AS400 Support and SQL Parsing

Earlier this week, I added an AS400 subadapter to the JDBC adapter, based on a request from bhauff on IRC. It’s pretty basic, and probably would fail most of the integration tests (which rely on insert returning an autogenerated primary key value), but it will get the job done for most cases.

The only intersting part of the adapter is how it handles limits and offsets. Similar to Microsoft SQL Server, AS400 does not have native support for offsets, but unlike MSSQL, it also lacks support for limits (MSSQL uses TOP for limits). Offset support isn’t critical in Sequel, since Sequel only uses it when you request it, but limit(1) is used all the time internally whenever Sequel knows it only wants a single row. For that reason, a large part of Sequel breaks if you don’t have working limit support, so fixing limit was the highest priority.

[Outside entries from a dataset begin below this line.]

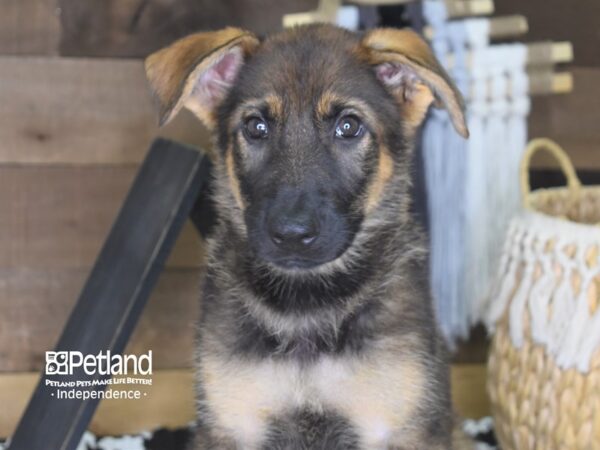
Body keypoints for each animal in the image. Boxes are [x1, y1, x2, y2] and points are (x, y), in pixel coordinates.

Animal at [145, 23, 468, 450]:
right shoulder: (231, 425)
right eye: (256, 127)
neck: (307, 307)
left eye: (348, 126)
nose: (292, 234)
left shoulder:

Having no experience with AS400, I wouldn’t have known how to implement this support, but bhauff showed how it was handled by the relevent ActiveRecord adapter, and with a little help from me he had a working port:

 def select_limit_sql(sql)
   if @opts[:limit]
     l = @opts[:limit]
     of = @opts[:offset] || 0
     if o = if @opts[:order]
       order_by = "ORDER BY " << o.gsub(/\b\w+\.\b/," ")
     end
     s = "SELECT B.* FROM (SELECT A.*, row_number() over" +
         "(#{order_by}) AS b$a FROM (SELECT"
     sql.gsub!(/SELECT/i, s)
     sql << ") A ) B WHERE B.b$a > #{of} AND B.b$a <= #{l + of}"
   end
 end

As I explained to him, that’s not the way Sequel handles things, as it relies on parsing SQL with regular expressions. Let’s examine the problems with this code. For one, it assumes the :order option is a string, which is probably a valid assumption in ActiveRecord, but not in Sequel. That’s not the major issue though. Because the code uses sql.gsub!, any query with a subselect, or even queries that have a SELECT as text inside a string value, will be broken.

The Sequel way, used originally in the MSSQL shared adapter for emulated offset support, is to basically prepare a new dataset without a limit or offset and use the standard dataset literalization to create the SQL:

def select_sql
  return super unless l = @opts[:limit]
  o = @opts[:offset] || 0
  order = @opts[:order]
  dsa1 = dataset_alias(1)
  dsa2 = dataset_alias(2)
  rn = row_number_column
  irn = Sequel::SQL::Identifier.new(rn).qualify(dsa2)
  subselect_sql(unlimited.
   from_self(:alias=>dsa1).
   select_more(Sequel::SQL::QualifiedIdentifier.new(dsa1, WILDCARD),
   Sequel::SQL::WindowFunction.new(SQL::Function.new(:ROW_NUMBER),
    Sequel::SQL::Window.new(:order=>order)).as(rn)).
  from_self(:alias=>dsa2).
  select(Sequel::SQL::QualifiedIdentifier.new(dsa2, WILDCARD)).
  where((irn > o) & (irn <= l + o)))
end

This produces roughly the same query as the SQL parsing hack, but it is safe to use, and doesn’t get confused by subselects or string values containing SELECT. Basically, the limit and offset are saved, and a new dataset is created without the limit (using unlimited), then it is made into a subselect using from_self (twice!), then the relevent fields are selected, and a ROW_NUMBER window function is used and filtering is based on that to get the correct number of records at the correct offset.

Adding AS400 support brought to mind a recent tweet by Charles Nutter. Maybe now that Sequel has added AS400 support, it can be considered mature?